To demonstrate the point of the synthetic data, compare the raw channel around 2850 cm⁻¹ with the NNMF/NNLS component maps. The raw channel lights up many beads at once, while the multivariate result separates ordinary lipid-like beads, mutated lipid-like variants, and protein-like beads by using the whole spectral shape.

Expected outcome

Check	Expected result
TIFF loading	First channel appears in the raw image viewer.
Spectral axis	The x-axis uses Raman-shift values from `wavelength.json`.
Spectrum import	One dummy ROI row appears for each reference spectrum in the CSV.
Fixed-H NNLS	H spectra stay equal to the imported references.
Seeded NNMF	Maps remain similar, but H spectra may adapt.
Overlap demonstration	The 2850 cm⁻¹ channel is ambiguous, but the separated component maps distinguish ordinary lipid-like beads, mutated lipid-like variants, and protein-like beads.
Export	Save H as CSV and Export Composite should both produce usable files.

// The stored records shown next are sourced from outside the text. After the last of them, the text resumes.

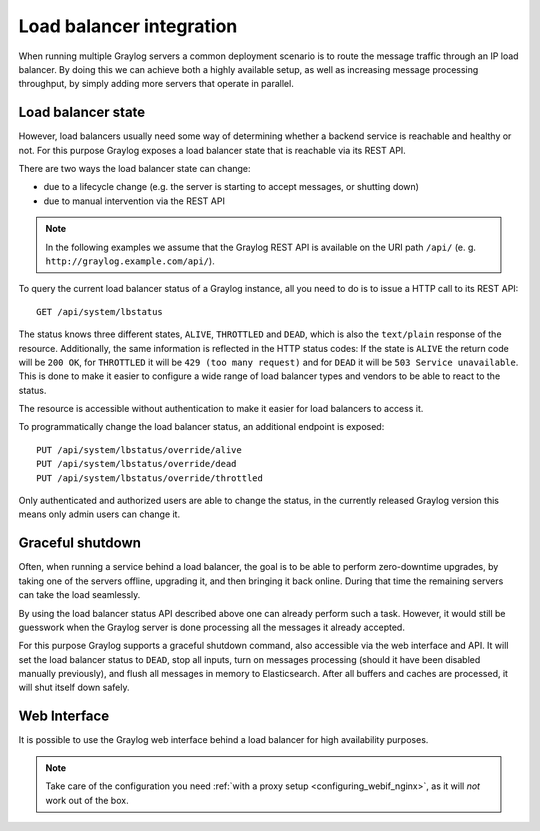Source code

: .. _loadbalancer_integration:

*************************
Load balancer integration
*************************

When running multiple Graylog servers a common deployment scenario is to route the message traffic through an
IP load balancer. By doing this we can achieve both a highly available setup, as well as increasing message
processing throughput, by simply adding more servers that operate in parallel.

Load balancer state
===================

However, load balancers usually need some way of determining whether a backend service is reachable and healthy
or not. For this purpose Graylog exposes a load balancer state that is reachable via its REST API.

There are two ways the load balancer state can change:

* due to a lifecycle change (e.g. the server is starting to accept messages, or shutting down)
* due to manual intervention via the REST API

.. note:: In the following examples we assume that the Graylog REST API is available on the URI path ``/api/`` (e. g. ``http://graylog.example.com/api/``).

To query the current load balancer status of a Graylog instance, all you need to do is to issue a HTTP call to its REST API::

  GET /api/system/lbstatus

The status knows three different states, ``ALIVE``, ``THROTTLED`` and ``DEAD``, which is also the ``text/plain`` response of the
resource. Additionally, the same information is reflected in the HTTP status codes: If the state is ``ALIVE``
the return code will be ``200 OK``, for ``THROTTLED`` it will be ``429 (too many request)`` and for ``DEAD`` it will be ``503 Service unavailable``. This is done to make
it easier to configure a wide range of load balancer types and vendors to be able to react to the status.

The resource is accessible without authentication to make it easier for load balancers to access it.

To programmatically change the load balancer status, an additional endpoint is exposed::

  PUT /api/system/lbstatus/override/alive
  PUT /api/system/lbstatus/override/dead
  PUT /api/system/lbstatus/override/throttled  

Only authenticated and authorized users are able to change the status, in the currently released Graylog version
this means only admin users can change it.

Graceful shutdown
=================

Often, when running a service behind a load balancer, the goal is to be able to perform zero-downtime upgrades, by
taking one of the servers offline, upgrading it, and then bringing it back online. During that time the remaining
servers can take the load seamlessly.

By using the load balancer status API described above one can already perform such a task. However, it would still be
guesswork when the Graylog server is done processing all the messages it already accepted.

For this purpose Graylog supports a graceful shutdown command, also accessible via the web interface and API. It will
set the load balancer status to ``DEAD``, stop all inputs, turn on messages processing (should it have been disabled
manually previously), and flush all messages in memory to Elasticsearch. After all buffers and caches are processed,
it will shut itself down safely.

.. image:: /images/nodes_more_action.png

Web Interface
=============

It is possible to use the Graylog web interface behind a load balancer for high availability purposes.

.. note:: Take care of the configuration you need :ref:`with a proxy setup <configuring_webif_nginx>`, as it will *not* work out of the box.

What to look at if something looks wrong

Symptom	Likely cause	Fix
Image opens but spectral axis is in channel indices, not cm⁻¹	`wavelength.json` was not placed next to the TIFF, or was renamed.	Re-run the generator into a folder that already contains the TIFF, or copy the JSON next to it manually. See Spectral axis reference.
"Loaded image contains NaN or Inf" warning	Should never appear for the generated stack. If it does, the TIFF was rewritten by another tool.	Re-generate from scratch.
Fewer or more bead components than expected	Component count in the Analysis panel does not match the CSV.	Set Components to the number of spectra columns in `synthetic_reference_spectra.csv` (default 5).
Composite map looks all-cyan or all-grey	A background or fixed-W ROI dominates the display, or all components share the same colour.	Open the ROI manager, give each component a distinct LUT colour, and hide the background component for visual checks.
Fixed-H NNLS maps look much grainier than seeded NNMF	This is expected behaviour, not a bug.	See the explanation in Analysis modes – Fixed-H NNLS.